Data Science — Internship Tasks

Objective, Features, Technologies and tasks to learn Data Science fundamentals and practical skills.

Objective

Provide interns with end-to-end data science experience: from data cleaning and exploratory analysis to model building, evaluation and deployment. Projects are directly applicable to real business problems.


Features


Technologies & Tools

Python 3.x Pandas / NumPy scikit-learn Matplotlib / Seaborn Jupyter / Colab

Beginner Level Tasks


Note: Out of the 4 main tasks below, you are required to complete any 3 tasks.

Tasks (4)

Dataset

https://www.kaggle.com/datasets/bhanupratapbiswas/zomato

Goal

Analyze restaurant and review data to extract insights on ratings, cuisines, location preferences and factors affecting ratings.

Requirements
  • Data cleaning (handle text fields, missing values, currency conversions if needed)
  • Explore relationships: cuisine vs rating, location hotspots, price vs rating
  • Build visualizations: heatmaps, wordclouds for reviews or popular cuisines
  • Provide 5 recommendations for Alfido Tech style platform (e.g., partnership, content ideas)
Deliverables
  1. Notebook (Jupyter/Colab) with cleaned data & visualizations
  2. PDF report with key findings and recommendations

Dataset

https://www.kaggle.com/datasets/bhanupratapbiswas/loan-approval-prediction-case-study

Goal

Build a supervised model to predict loan approval using borrower features.

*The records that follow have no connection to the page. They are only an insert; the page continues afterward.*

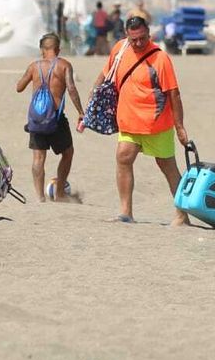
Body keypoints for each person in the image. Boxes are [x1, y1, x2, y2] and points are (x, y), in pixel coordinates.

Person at [79, 14, 189, 225]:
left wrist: (180, 127)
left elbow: (173, 94)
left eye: (142, 38)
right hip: (129, 122)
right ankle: (126, 213)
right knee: (123, 158)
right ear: (126, 36)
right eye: (134, 39)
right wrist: (93, 95)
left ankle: (182, 216)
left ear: (149, 33)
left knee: (167, 166)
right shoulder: (120, 49)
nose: (138, 43)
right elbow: (105, 72)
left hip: (155, 124)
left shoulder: (161, 58)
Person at [16, 32, 85, 202]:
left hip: (37, 119)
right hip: (56, 118)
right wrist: (81, 112)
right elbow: (71, 89)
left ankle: (40, 197)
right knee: (68, 153)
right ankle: (60, 192)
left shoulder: (34, 66)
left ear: (42, 50)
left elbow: (19, 87)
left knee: (38, 158)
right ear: (58, 49)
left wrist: (33, 77)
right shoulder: (64, 65)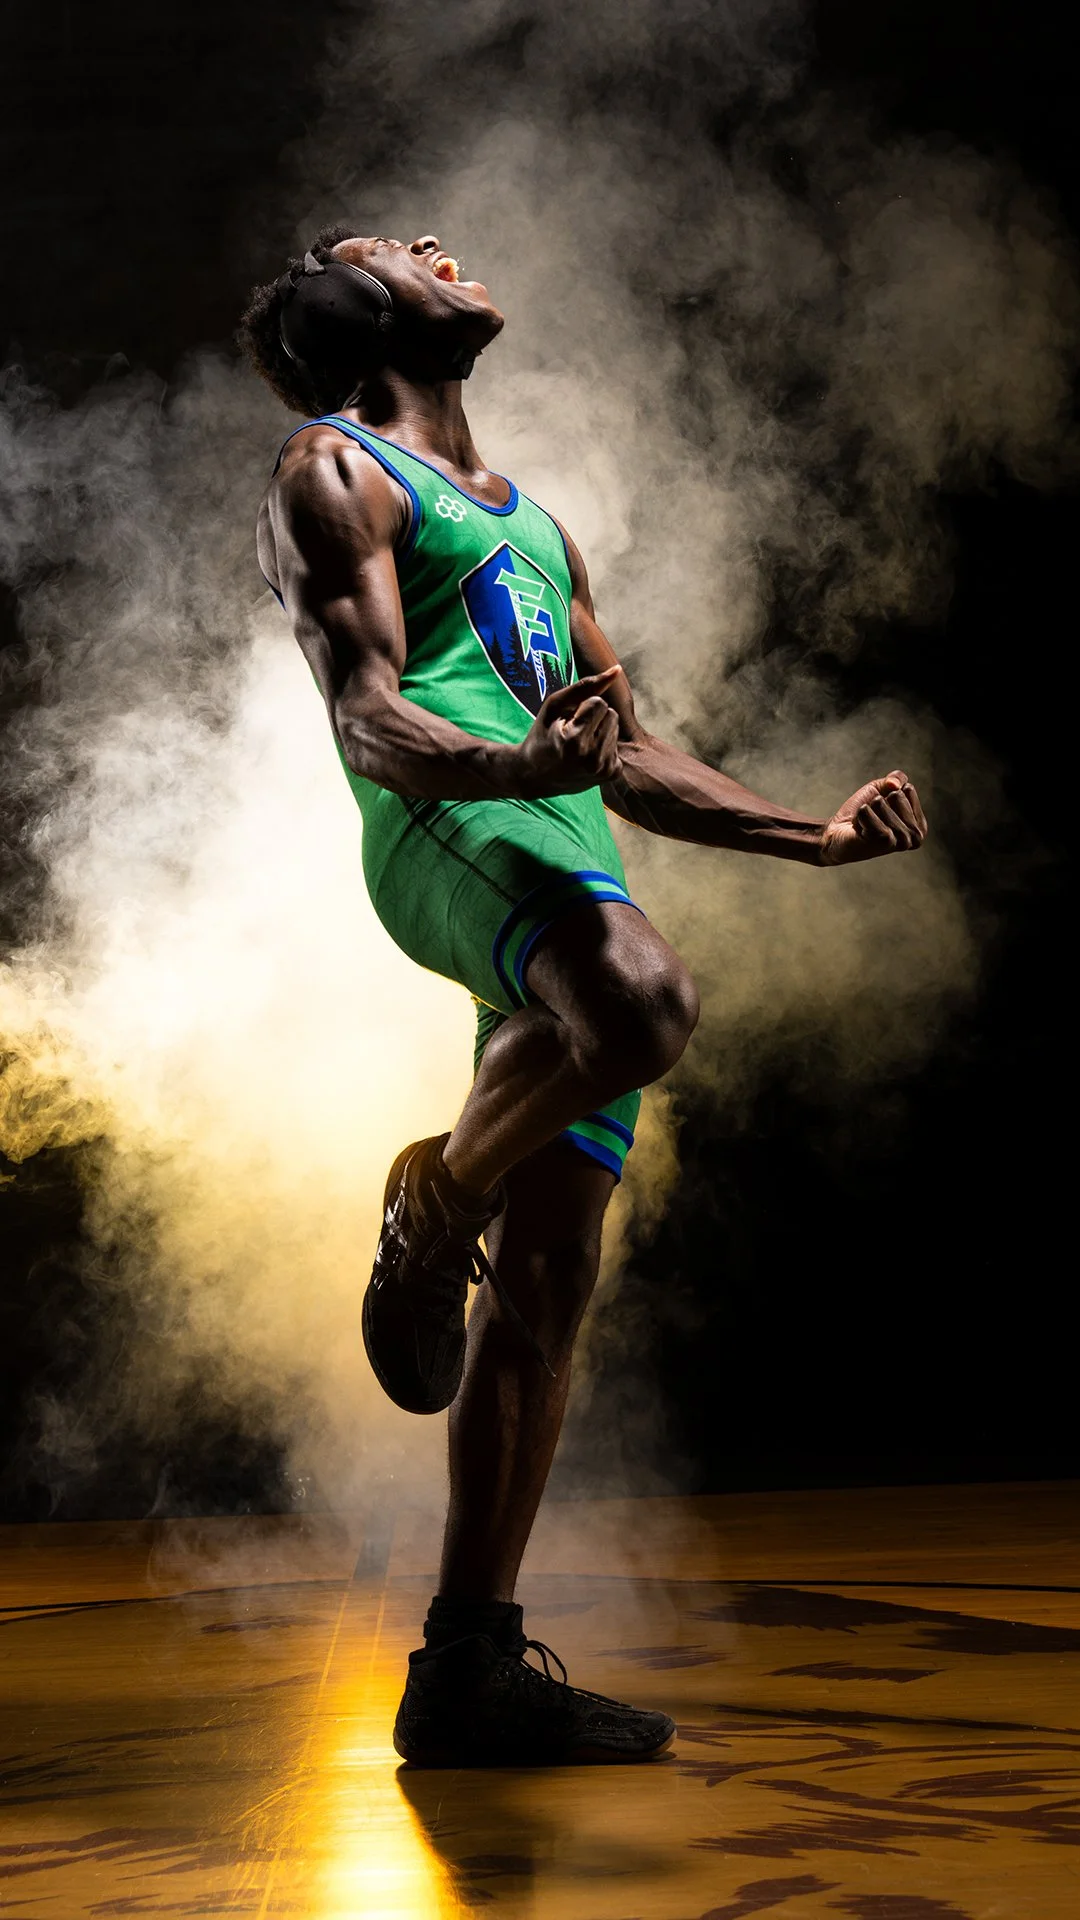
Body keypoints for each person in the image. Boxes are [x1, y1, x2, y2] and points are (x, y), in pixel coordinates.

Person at [240, 225, 927, 1767]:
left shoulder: (534, 525)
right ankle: (435, 1201)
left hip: (559, 843)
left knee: (547, 1287)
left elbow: (627, 748)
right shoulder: (333, 469)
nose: (437, 247)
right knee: (643, 1004)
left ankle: (465, 1669)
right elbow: (369, 717)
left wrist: (805, 833)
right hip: (455, 829)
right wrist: (513, 767)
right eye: (396, 248)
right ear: (354, 312)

Focus on preprocessing, handling imbalance and evaluation.

Requirements
  • Data preprocessing: missing values, encoding categorical variables, scaling
  • Handle class imbalance (SMOTE, undersampling or class weights)
  • Compare models (logistic regression, tree-based models) and report precision, recall, F1 and ROC-AUC
  • Provide business-oriented interpretation of model outputs
Deliverables
  1. Notebook with modeling pipeline and metrics
  2. Short report discussing model trade-offs and suggested threshold for deployment

Dataset

https://www.kaggle.com/datasets/bhanupratapbiswas/instgram

Goal

Analyze Instagram posts/engagement to identify best posting times, content types with high engagement and follower growth signals.

Requirements
  • Parse dates/times and compute engagement metrics (likes/comments per follower)
  • Analyze posting schedule, hashtags, and content types
  • Recommend an optimal content calendar and 5 strategies to increase engagement for Alfido Tech
Deliverables
  1. Notebook with analysis and visuals
  2. One-page strategy document with recommended posting plan

Goal

Choose a dataset or combine datasets to propose an actionable analytics solution for Alfido Tech (e.g., internship analytics, service demand forecasting).

Deliverables
  1. Notebook + README
  2. PPT or PDF summarizing findings and recommended actions

How to Submit Your Tasks

  1. For each task:
    • Create a separate document (DOC, PDF) including notebook links, screenshots, charts and an executive summary (1 page).
  2. Upload artifacts:
    • Push code & notebooks to GitHub and share repository links. Upload large files/models to Google Drive if needed.
  3. Submit links:
    • Go to the Task Submission page and paste your links, clearly mentioning task numbers.

Tip: Keep notebooks tidy: use sections, comments, and a small README so reviewers can reproduce your results quickly.